# Credit Card Fraud Detection

This notebook demonstrates a complete workflow for credit card fraud detection, including:
- Data preparation and exploration
- Visualization of imbalanced classes
- Balancing the dataset using SMOTE
- Training and evaluating a fraud detection model

In [None]:
# Import libraries
import numpy as np
import pandas as pd
import matplotlib.pyplot as plt
import seaborn as sns

# Import our custom modules
import sys
sys.path.append('..')
from src.data_processor import load_credit_data, prepare_features_labels, scale_features
from src.visualization import plot_class_distribution, scatter_2d_data, compare_distributions
from src.balancing import apply_pca, apply_smote
from src.model import split_data, train_evaluate_model

## 1. Load and Explore the Data

First, we'll load the credit card fraud dataset. You can download it from Kaggle: https://www.kaggle.com/datasets/mlg-ulb/creditcardfraud

In [None]:
# Load data (adjust the path as needed)
df = load_credit_data('path_to_your_data/creditcard.csv')

# Display the first few rows
df.head()

In [None]:
# Prepare features and labels
X, y = prepare_features_labels(df)

# Visualize class distribution
plot_class_distribution(y)

## 2. Preprocess and Visualize the Data

In [None]:
# Scale features
X_scaled = scale_features(X)

# Apply PCA to visualize in 2D
X_pca = apply_pca(X_scaled, n_components=2)

# Plot the 2D projection
scatter_2d_data(X_pca, y, title="PCA Projection of Credit Card Transactions")
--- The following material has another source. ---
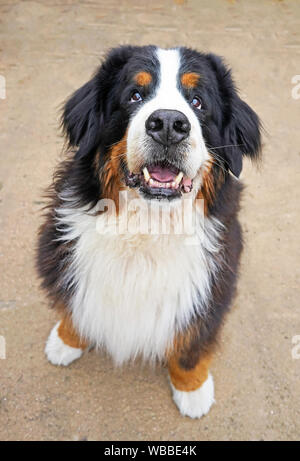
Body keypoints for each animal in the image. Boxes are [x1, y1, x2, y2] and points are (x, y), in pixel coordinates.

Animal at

## 3. Apply SMOTE to Handle Class Imbalance

In [None]:
# Apply SMOTE to the PCA-transformed data for visualization
X_pca_resampled, y_resampled = apply_smote(X_pca, y)
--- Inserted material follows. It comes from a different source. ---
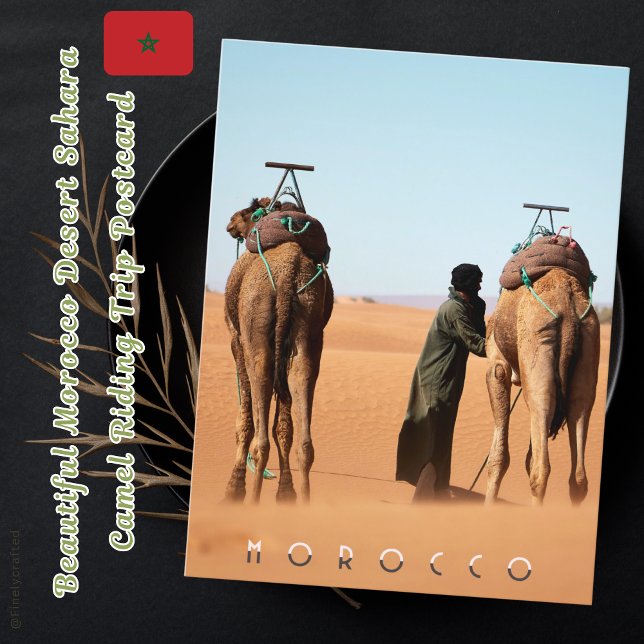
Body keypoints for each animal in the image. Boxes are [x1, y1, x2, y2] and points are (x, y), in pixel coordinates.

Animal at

# Compare before and after distributions
compare_distributions(X_pca, y, X_pca_resampled, y_resampled, method_name="SMOTE")

## 4. Train and Evaluate the Model

In [None]:
# Split the original data
X_train, X_test, y_train, y_test = split_data(X_scaled, y)

# Train and evaluate without SMOTE
print("\n=== Model without SMOTE ===")
model_without_smote = train_evaluate_model(X_train, y_train, X_test, y_test, use_smote=False)

# Train and evaluate with SMOTE
print("\n=== Model with SMOTE ===")
model_with_smote = train_evaluate_model(X_train, y_train, X_test, y_test, use_smote=True)

## 5. Conclusion

In this notebook, we've demonstrated:
1. How to explore and visualize imbalanced credit card transaction data
2. How to apply SMOTE to create a balanced training dataset
3. How to train fraud detection models and evaluate their performance

The results show how SMOTE can improve the model's ability to detect fraudulent transactions by providing more examples of the minority class.